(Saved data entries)
********************

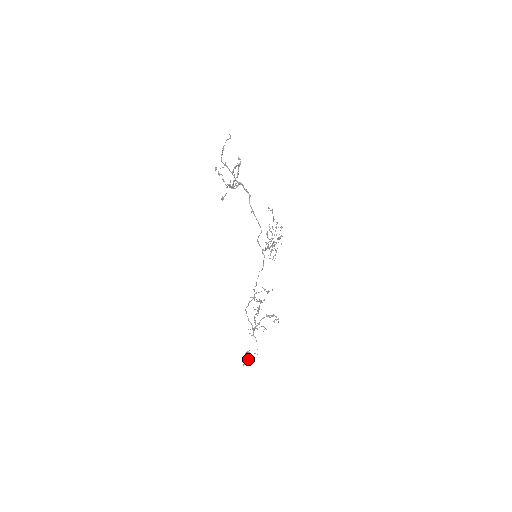
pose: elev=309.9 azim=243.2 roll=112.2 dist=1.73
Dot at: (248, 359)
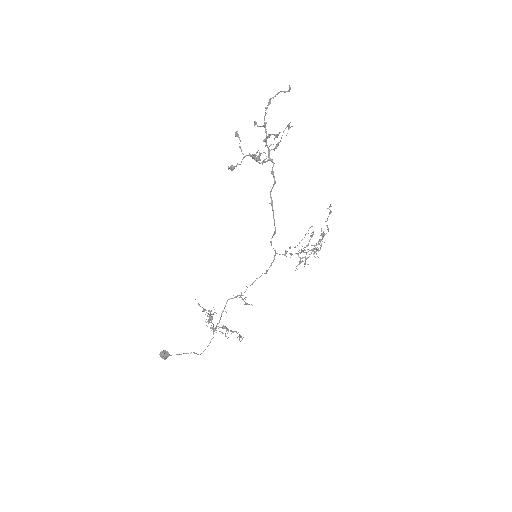
Dot at: (162, 358)
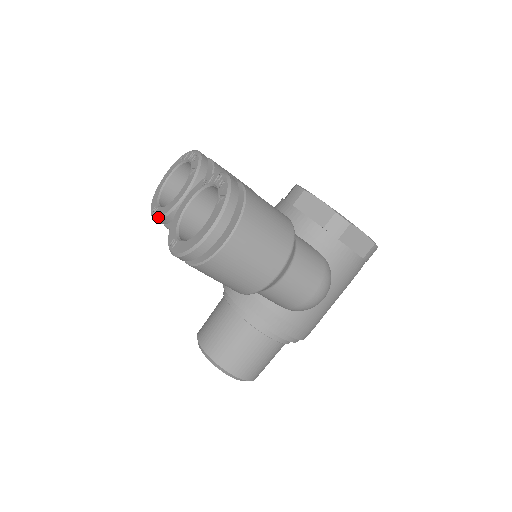
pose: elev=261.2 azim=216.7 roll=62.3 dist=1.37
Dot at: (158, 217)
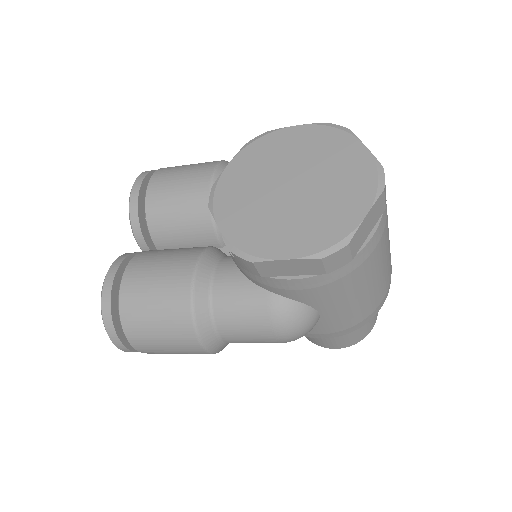
Dot at: occluded
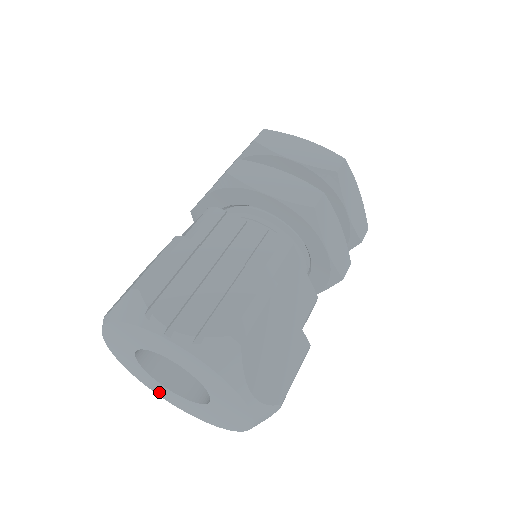
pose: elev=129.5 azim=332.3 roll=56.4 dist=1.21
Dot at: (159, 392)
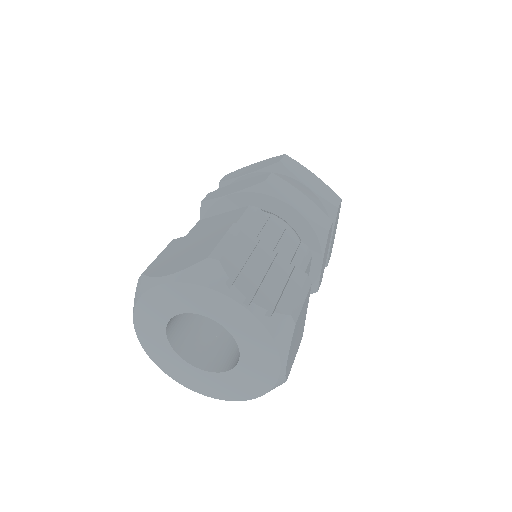
Dot at: (158, 358)
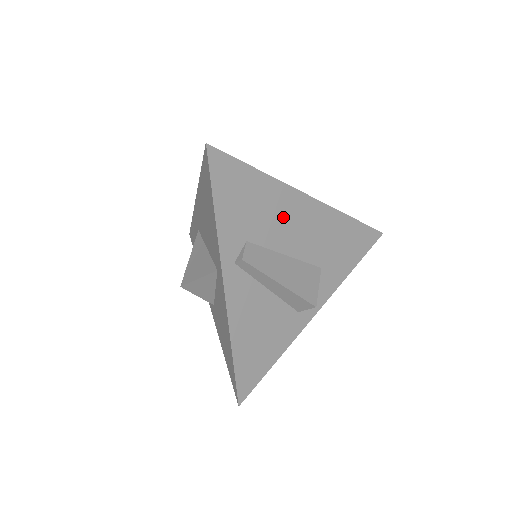
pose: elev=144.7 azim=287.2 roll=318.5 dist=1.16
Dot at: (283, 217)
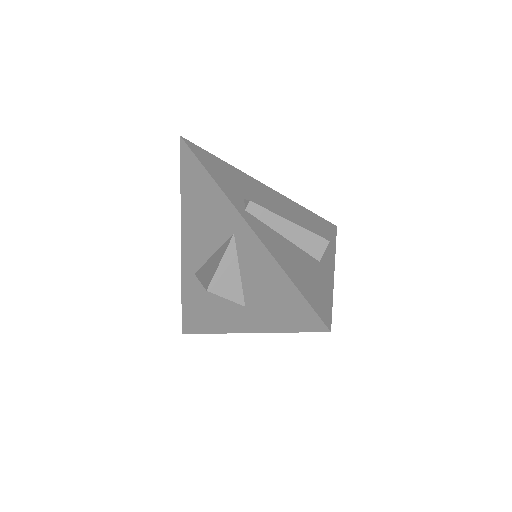
Dot at: (260, 193)
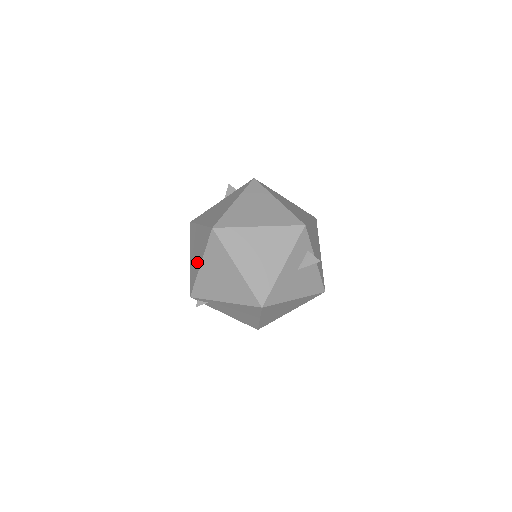
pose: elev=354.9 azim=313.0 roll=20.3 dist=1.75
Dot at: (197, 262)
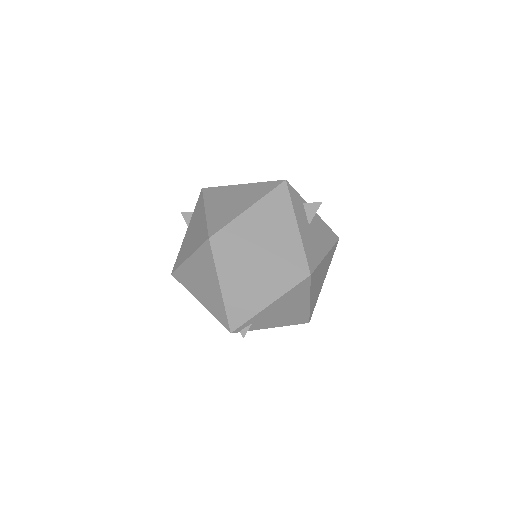
Dot at: (213, 292)
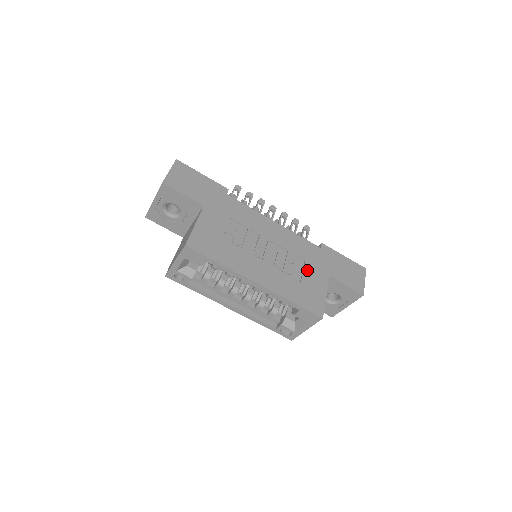
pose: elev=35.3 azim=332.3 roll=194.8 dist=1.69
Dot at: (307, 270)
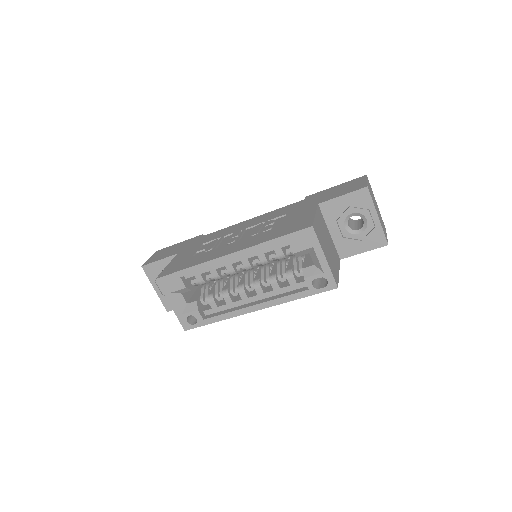
Dot at: (289, 217)
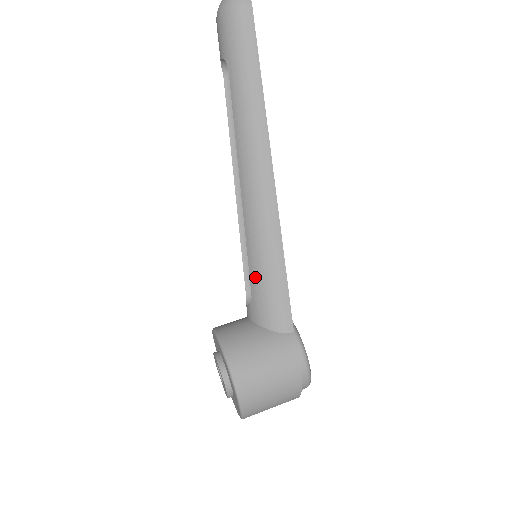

********************

Set exercise: Lay out all of the rows above as a Markdown table with two columns, "No." for the row number and "Text" for the line, and leave out any blank lines. Omit the pictures from the answer.

Written solution:
| No. | Text |
|---|---|
| 1 | pose: elev=309.9 azim=243.2 roll=112.2 dist=1.73 |
| 2 | Dot at: (248, 359) |
| 3 | Dot at: (162, 358) |
| 4 | pose: elev=261.2 azim=216.7 roll=62.3 dist=1.37 |
| 5 | Dot at: (158, 217) |
| 6 | Dot at: occluded |
| 7 | pose: elev=129.5 azim=332.3 roll=56.4 dist=1.21 |
| 8 | Dot at: (159, 392) |
| 9 | Dot at: (158, 358) |
| 10 | pose: elev=144.7 azim=287.2 roll=318.5 dist=1.16 |
| 11 | Dot at: (283, 217) |
| 12 | Dot at: (260, 193) |
| 13 | pose: elev=354.9 azim=313.0 roll=20.3 dist=1.75 |
| 14 | Dot at: (197, 262) |
| 15 | Dot at: (213, 292) |
| 16 | pose: elev=35.3 azim=332.3 roll=194.8 dist=1.69 |
| 17 | Dot at: (307, 270) |
| 18 | Dot at: (289, 217) |